“I won’t,” she denied.
Of course she did.
He would fight her anyway. Fight her and win.
“Oh, but you will. And I will greatly enjoy earning the word ‘yes’ from your pretty lips. Just as I’ll enjoy being deep inside you, making you mine, watching you come undone for me.” Maxim bowed, the blood thundering in his veins. “Until next we meet, spitfire.”
He turned away from her and all the temptation she presented. Turned his back upon the unmade bed where he had nearly fucked her in the mound of pillows. And with each step that took him farther from Lady Tansy, Maxim’s determination to have her rose until it became insurmountable.
He had never accepted defeat in all his forty years of life, and he didn’t intend to begin now.
Tansy waitedon a chaise longue for what felt like a lifetime, drowning in a vast sea of guilt and longing. The two made for a devilish combination. Long after King Maximilian had left her, he had been all Tansy had been able to think about.
The memory of his lips on hers, bringing her to life.
The delicious weight of his big, masculine body covering Tansy’s, pinning her to the bed.
The rigidity of him, pressing in demanding fashion between her legs where she had ached for him—where she still ached for him.
The torment of it all threatened to swallow her whole.
But then there was the sharp, stinging anguish of the betrayal she had committed against the princess. It mattered not that Princess Anastasia harbored no tender feelings for the king. He was still the man who would be her husband. And Tansy had kissed him. Not just kissed him—she had lain with him, and in the princess’s bed, no less. Had felt him intimately aligned with her. Worst of all, had he not broken the spell of lust he’d cast over her by asking her to be his mistress, she would have allowed him anything.
Would have given herself to him.
She shut her eyes miserably against the flickering candlelight, which itself seemed a recrimination.
Until the subtle scraping at the window alerted her to the return of Princess Anastasia.
Relief washed over her—relief that the princess was safe.
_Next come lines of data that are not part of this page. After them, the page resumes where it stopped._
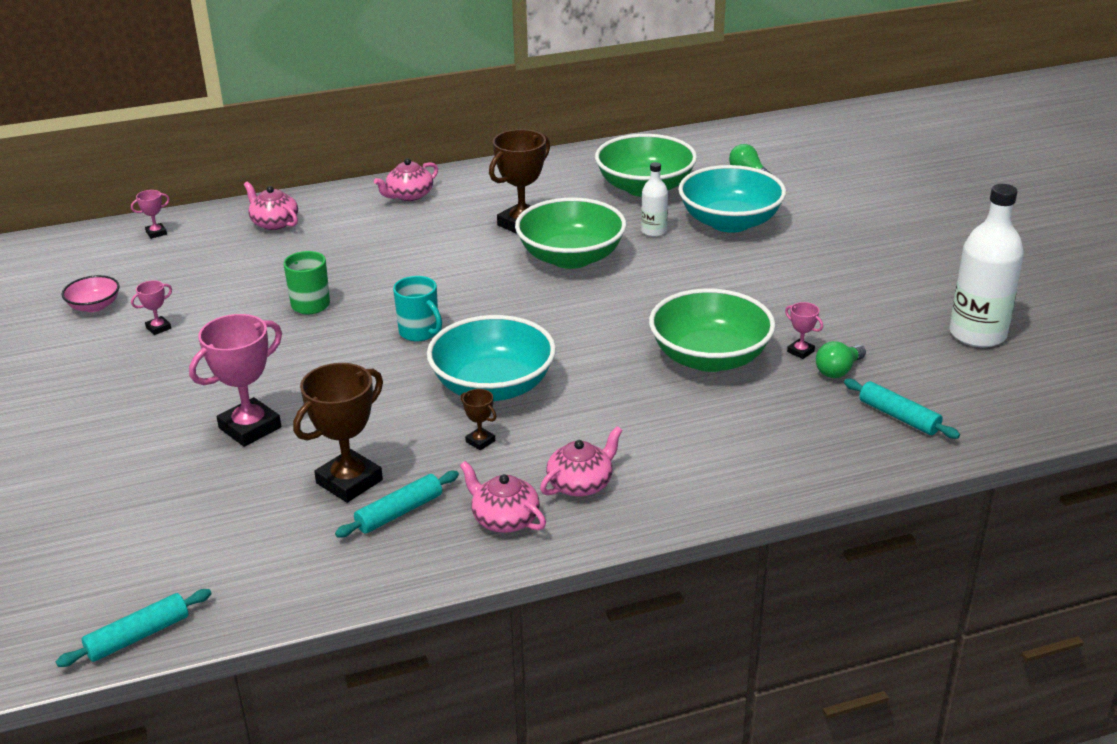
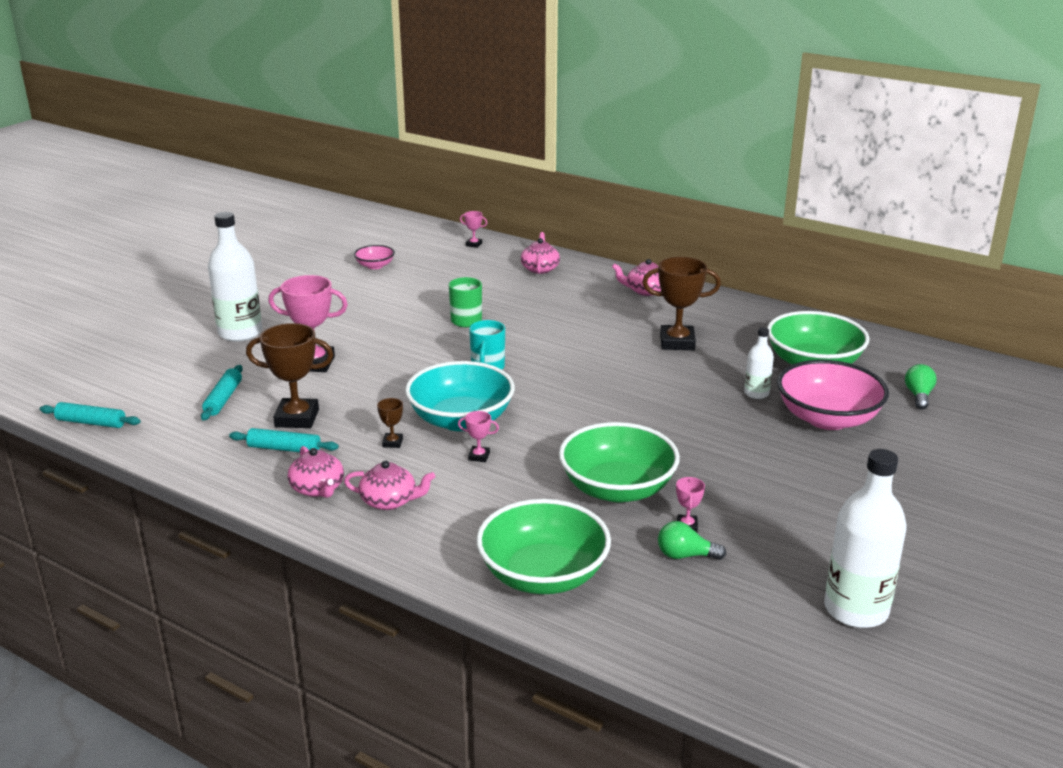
camera: 50 degrees right, 5 degrees down
(96, 451) = (240, 333): none -> white bottle
(158, 328) = (378, 292): pink trophy -> pink trophy (479, 456)
(504, 519) = (318, 488): pink teapot -> pink teapot turned 150 degrees clockwise
(571, 257) = (664, 378): green bowl -> green bowl (543, 575)
(730, 222) = (827, 418): turquoise bowl -> pink bowl
(898, 417) = (660, 612): turquoise rolling pin -> turquoise rolling pin (223, 399)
Concern, too, over where she had been. But there remained the sickening guilt as well.
“You were gone for hours,” she observed quietly.
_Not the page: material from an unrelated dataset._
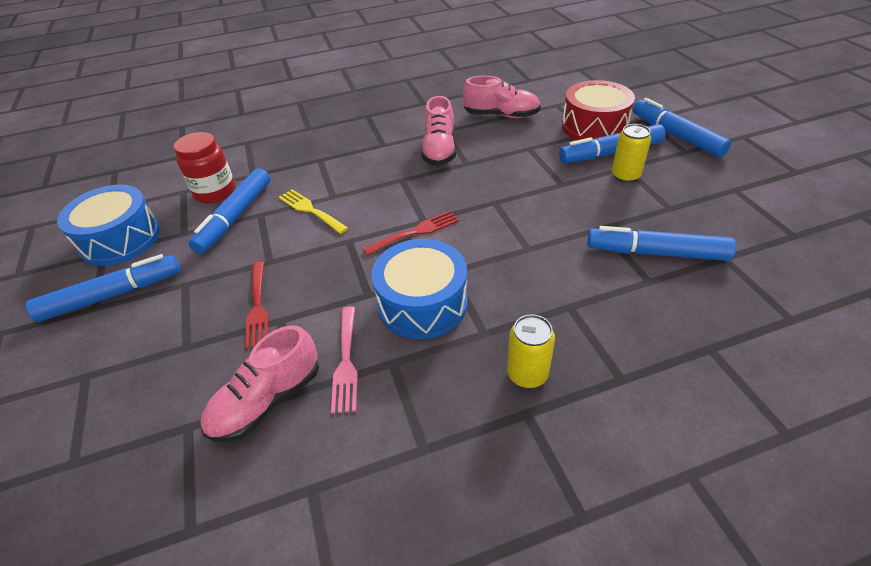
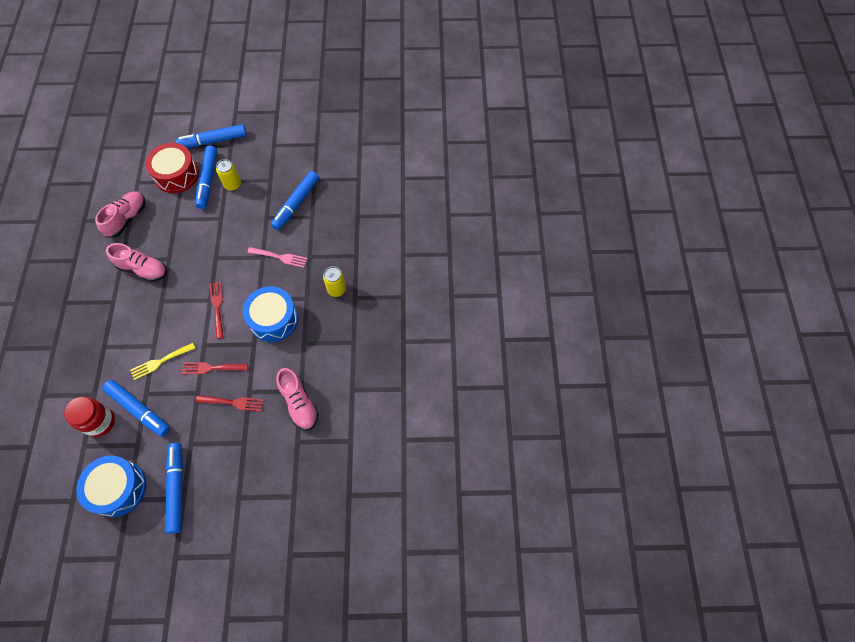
camera: 75 degrees left, 20 degrees up
(313, 262) = (212, 368): none -> red fork
(346, 361) = (293, 364): pink fork -> pink fork (280, 257)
The princess sighed. “I thought you would be abed by now.”
“As well I should have been,” she said, thinking of other things she should have done and hating herself all the more. “As should you.”
Princess Anastasia cleared her throat. “You know why I was gone.”
Tansy rose from the chaise longue, moving across the chamber in the princess’s direction. “Your original purpose should not have required all evening and half the hours of the morning,” she reminded her quietly, fearing that the worst had happened and that Princess Anastasia had given herself to Archer Tierney.
She didn’t like to consider the reason for her concern, that she was every bit as much nettled by the realization that Princess Anastasia would betray the king as by the danger her friend so openly courted with her rash behavior.
If her uncle were to discover what she was doing…
Tansy shuddered, not wanting to consider the repercussions.
The princess opened the fastening of her cloak, giving Tansy the opportunity to sweep it away, grateful for the distraction from her whirling thoughts. Calm, mindless tasks and duty supplanted the guilt and worries for a moment.
“He served me dinner,” Princess Anastasia said then. “I hadn’t realized how very hungry I was after largely refusing the trays sent to me.”
The worries instantly returned, for Tansy recognized a lie when she heard one.
“For seven hours?” she asked softly. “Pray, Your Royal Highness, do not mistake me for a fool.”
“I would never think you a fool,” the princess said, her gaze searching as she reached for Tansy’s arm. “Something is amiss. What is it?”
Was her guilt written upon her face, then?